• Giving back: Local entrepreneur shares his good fortune

    by Cameron Douglas

    mandoCMYKMidday on a Sunday: Rich chords from a Spanish guitar resound inside a modest restaurant on Fountain Avenue in Pacific Grove. Dancers are dressed in traditional flamenco garb: ladies in bright, flowing dresses, men wearing black. Performers chat with restaurant guests and explain the dances’ histories and meanings. There’s a warm, relaxed feeling in the room as people enjoy each other’s company. It’s one of many ways Mando’s Mexican Restaurant serves the community.

    Mando’s is nearing a three-year anniversary, having opened in September 2010. The owner, Armando Cruz, comes from humble beginnings. Born in Barcelona, Cruz grew up in the Mexican state of Oaxaca. He came to California and picked grapes in the fields near Fresno. The tremendous heat of California’s Central Valley took him by surprise. “I wanted to go back [to Oaxaca],” Cruz says, “but I had no more money.”

    After moving to the Monterey area, Cruz worked various jobs in restaurants including Corral De Tierra Country Club and the Forge in Carmel. During this time he studied hospitality at Monterey Peninsula College under the instruction of PG Chamber President Moe Ammar.
    Cruz worked and saved until he spotted the Fountain Avenue location and decided to go out on his own. In the process of getting his restaurant established, Cruz interacted with many people. One of those is Alicia Morena-Di Palma of the Aditi Foundation, an organization dedicated to the preservation of cultures through dance. (The Aditi Foundation also supports dance scholarships countywide.) On a day volunteering for Animal Friends Rescue Project, Morena-Di Palma and a friend stopped in at Mando’s for lunch. “We said, ‘Wouldn’t it be nice to do some flamenco here,’” Morena-Di Palma recalls. They asked Cruz if he’d be interested and got an enthusiastic response.

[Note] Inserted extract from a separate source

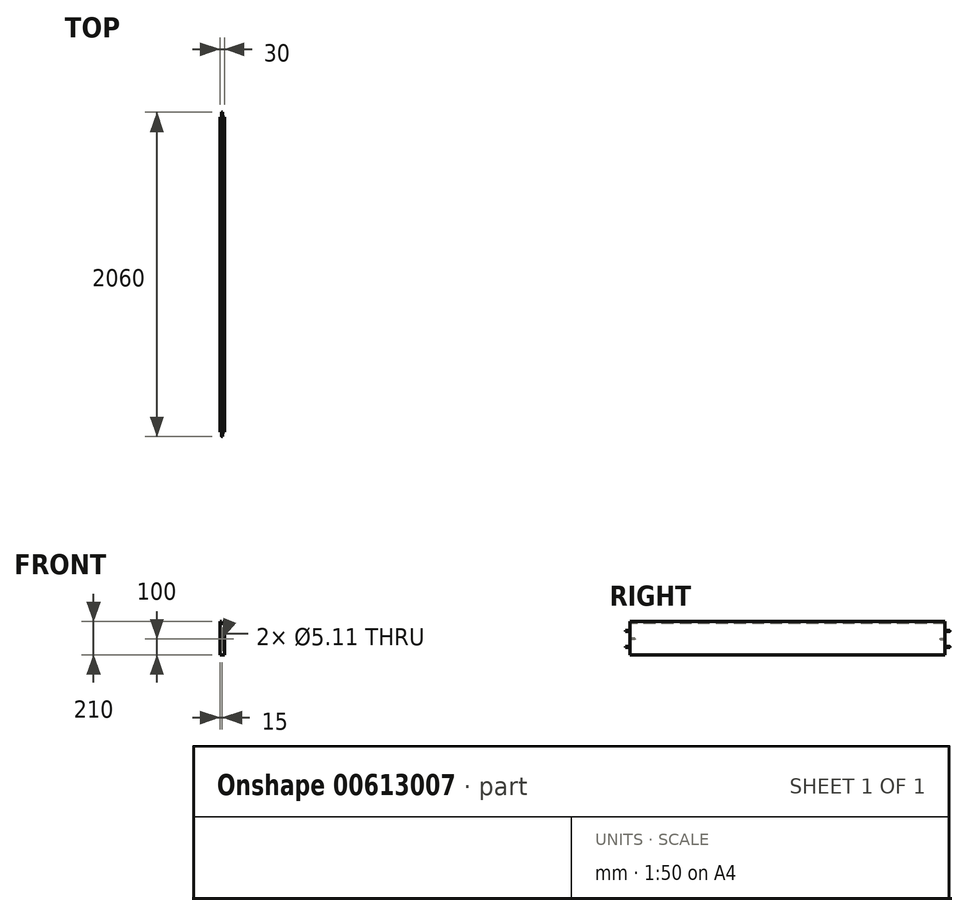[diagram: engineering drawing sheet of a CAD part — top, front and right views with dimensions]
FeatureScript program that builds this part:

    flamencoCMYKThat was late last year. Since then, the flamenco performances have become a regular attraction. Performances happen every third Sunday from 12 pm to 1. Most of the dancers came from the MPC dance program.

    Cruz continues to find ways to help others. He founded the Armando Cruz Scholarship, where he offers $200 to the Monterey County Office of Education, and he does this four times a year. He is a regular donor for scholarships that are awarded to dancers by the Aditi Foundation. He sends regular donations to people in Oaxaca and Honduras, and keeps pictures of their smiling faces on his phone. And each year shortly before Christmas, Mando’s Restaurant opens its doors for a special holiday buffet that is open to the public. The food is made from recipes by Cruz and his chef, Adan Rosiles. Cruz estimates about 400 people attended last year.

    The owner of Mando’s Restaurant maintains a philosophy that making money shouldn’t be the only focus in life: “It makes you feel like a better person when you give something back.”